You also can get the infection from sharing with people. Cigarettes, blunts, bowls, bongs, drinks, silverware, etc. If it went in someone else's mouth and then in yours then there is risk. The risk is lower than if you were to kiss that person of course, but still risk. 

The only way you can know for sure if you don't have it already is with an IgG blood test for HSV1. If you take a test now and you don't return positive then that likely means you don't already have it (or that the test missed it, which apparently happens up to 25% of the time with HSV1). If you test positive for IgGs already then that means you very likely already had it and just never showed any symptoms.
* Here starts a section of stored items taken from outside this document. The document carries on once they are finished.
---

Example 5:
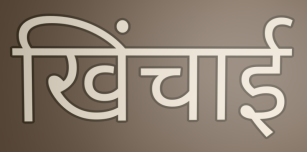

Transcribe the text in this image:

खिंचाई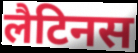
लैटिनसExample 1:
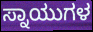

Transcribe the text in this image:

ಸ್ನಾಯುಗಳ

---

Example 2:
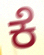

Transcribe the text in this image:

ಕೆ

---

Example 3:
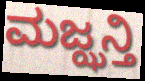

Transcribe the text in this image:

ಮಜ್ಝನ್ತಿ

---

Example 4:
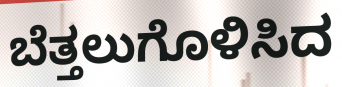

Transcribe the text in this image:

ಬೆತ್ತಲುಗೊಳಿಸಿದ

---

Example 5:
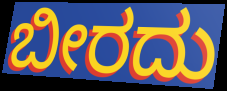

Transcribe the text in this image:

ಬೀರದು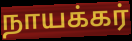
நாயக்கர்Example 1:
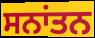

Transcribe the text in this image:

ਸਨਾਂਤਨ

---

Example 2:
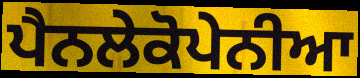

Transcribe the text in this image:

ਪੈਨਲੇਕੋਪੇਨੀਆ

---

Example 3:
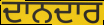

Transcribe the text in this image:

ਦਾਨਦਾਰ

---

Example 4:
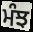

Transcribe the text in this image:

ਮੰਝ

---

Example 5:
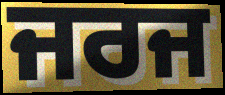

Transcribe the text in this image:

ਜਰਜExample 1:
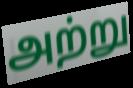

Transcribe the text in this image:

அற்று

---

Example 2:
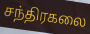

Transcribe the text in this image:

சந்திரகலை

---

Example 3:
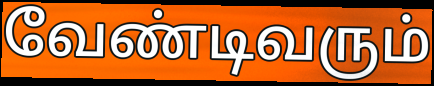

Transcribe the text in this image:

வேண்டிவரும்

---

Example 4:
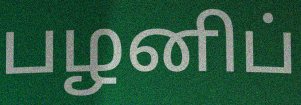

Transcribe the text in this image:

பழனிப்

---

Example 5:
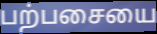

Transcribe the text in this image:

பற்பசையை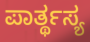
ಪಾರ್ತ್ಥಸ್ಯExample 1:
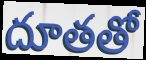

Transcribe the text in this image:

దూతతో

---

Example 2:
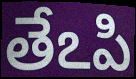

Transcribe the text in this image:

If you test negative, then you should wait 3-4 months and test again, if you are still negative, you're good. If not, you got it, there's really no middle ground.

Good luck

Thanks for your help,

But I have read that to have transmission of the virus is necessary to have direct contact enters my mouth and the mouth of someone infected.

So I small drop of saliva ( infected or not) in my lip, is enough to transmit oral herpes?  Notice that I immediately washed my lips with water.